Because of SWC, I found out what an ALD (assistive listening device) symbol looked like and when I saw the sign in the ticket window at our new theater, I asked for one. They had infra-red headphones, with big padded ears and volume control and they worked great for me! I didn’t like the conspicuous little red dot shining like a beacon behind my head but I got over it. That year I saw every movie up for an academy award.
A few years later I moved and the theaters in my new city didn’t have the nice big padded earphones. They had the little headphones that sat on top of the ear canal. One theater had one-sided headphones, like pick my best or worst ear??? They didn’t help the tiniest bit and I missed dialog, plot and jokes. So, I gave up going to the movies all together.
I missed going to the movies and so did my family. I tried keeping track and waiting for movies to come out on DVD but soon I lost interest. It wasn’t the same as seeing it on the big screen. I lost track of actors and actresses. Ten years went by before CaptiView, Sony caption glasses and open captioned showings came about letting me back into the movies again. The funny thing is, I got so used to not going to the movies that I forget the option was there again. Slowly, I’m getting around to movies again and I love it.

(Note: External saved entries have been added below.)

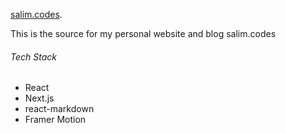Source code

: [salim.codes](https://salim.codes/).

This is the source for my personal website and blog salim.codes 

###### Tech Stack

- React
- Next.js
- react-markdown 
- Framer Motion

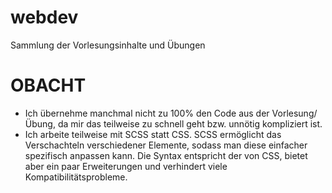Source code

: # webdev

Sammlung der Vorlesungsinhalte und Übungen

<h1>OBACHT</h1>
<ul>
<li>Ich übernehme manchmal nicht zu 100% den Code aus der Vorlesung/Übung, da mir das teilweise zu schnell geht bzw. unnötig kompliziert ist.</li>
<li>Ich arbeite teilweise mit SCSS statt CSS. SCSS ermöglicht das Verschachteln verschiedener Elemente, sodass man diese einfacher spezifisch anpassen kann.
Die Syntax entspricht der von CSS, bietet aber ein paar Erweiterungen und verhindert viele Kompatibilitätsprobleme.</li>
</ul>
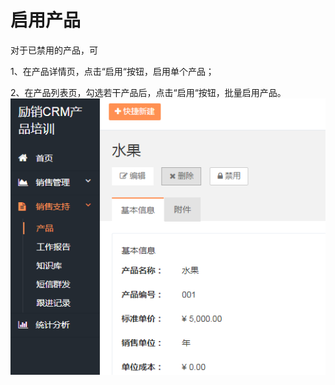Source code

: # 启用产品

对于已禁用的产品，可

1、在产品详情页，点击“启用“按钮，启用单个产品；

2、在产品列表页，勾选若干产品后，点击“启用“按钮，批量启用产品。![](/assets/lix启用产品.png)

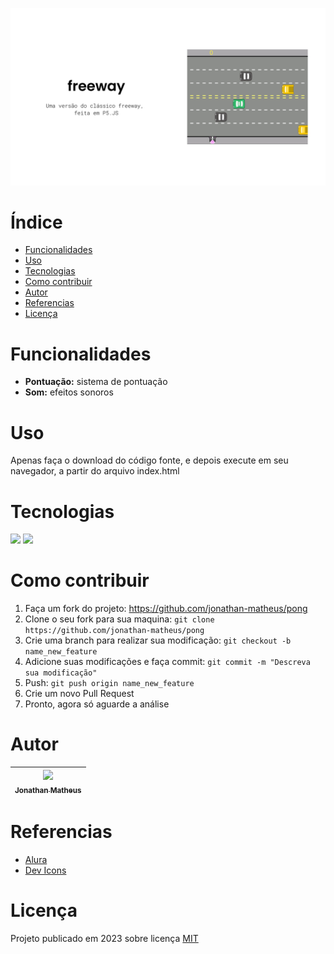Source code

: ![banner](materiais/imagens/banner_freeway.jpg)

# Índice
* [Funcionalidades](#funcionalidades)
* [Uso](#uso)
* [Tecnologias](#tecnologias)
* [Como contribuir](#como-contribuir)
* [Autor](#autor)
* [Referencias](#referencias)
* [Licença](#licença)


# Funcionalidades
- **Pontuação:** sistema de pontuação
- **Som:** efeitos sonoros

# Uso
Apenas faça o download do código fonte, e depois execute em seu navegador, a partir do arquivo index.html

# Tecnologias

<img src="https://cdn.jsdelivr.net/gh/devicons/devicon/icons/html5/html5-original.svg" height="40" /> <img src="https://cdn.jsdelivr.net/gh/devicons/devicon/icons/javascript/javascript-original.svg" height="40" />

# Como contribuir
1. Faça um fork do projeto: https://github.com/jonathan-matheus/pong
2. Clone o seu fork para sua maquina: `git clone https://github.com/jonathan-matheus/pong`
3. Crie uma branch para realizar sua modificação: `git checkout -b name_new_feature`
4. Adicione suas modificações e faça commit: `git commit -m "Descreva sua modificação"`
5. Push: `git push origin name_new_feature`
6. Crie um novo Pull Request
7. Pronto, agora só aguarde a análise

# Autor
| [<img src="https://avatars.githubusercontent.com/u/109118732?s=96&v=4" width=115><br><sub>Jonathan Matheus</sub>](https://github.com/jonathan-matheus)
| :---: |

# Referencias
- [Alura](https://www.alura.com.br/)
- [Dev Icons](https://devicon.dev/)

# Licença
Projeto publicado em 2023 sobre licença [MIT](LICENSE.txt)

We aren’t the only ones to adapt, our family learns to change with our hearing too. They can’t talk from other rooms and need to face us when talking. Since phone calls are often too challenging, they make calls for us, and must text instead of calling. If we have a better ear, they must learn to be on one side of us so we can hear them better. Socializing isn’t easy, because they may feel the need to help us out at large events and even small gatherings. Even though they don’t need them they leave the captions on the television all the time. They let us know when the tea kettle is whistling and when we left the water running. Maybe they learn a little sign language along with us. Hopefully they do all this with patience.
Lots of emotions accompany each change too. The whole grieving process can be applied; denial, depression, anger and frustration trying to figure out how to make things work again. I see my partner’s helplessness as I break down, anger when things don’t go as planned because I can’t hear and how much he missed movies too. It doesn’t only affect the one with hearing loss.
The one sure thing in life is change and my hearing will do that. Someday I won’t have the phone at all except for email and texting and I might not be able to understand the person in front of me. First I’ll throw a fit and then I’ll do what I gotta do. It’s not the end of the world, just another way of doing things, again.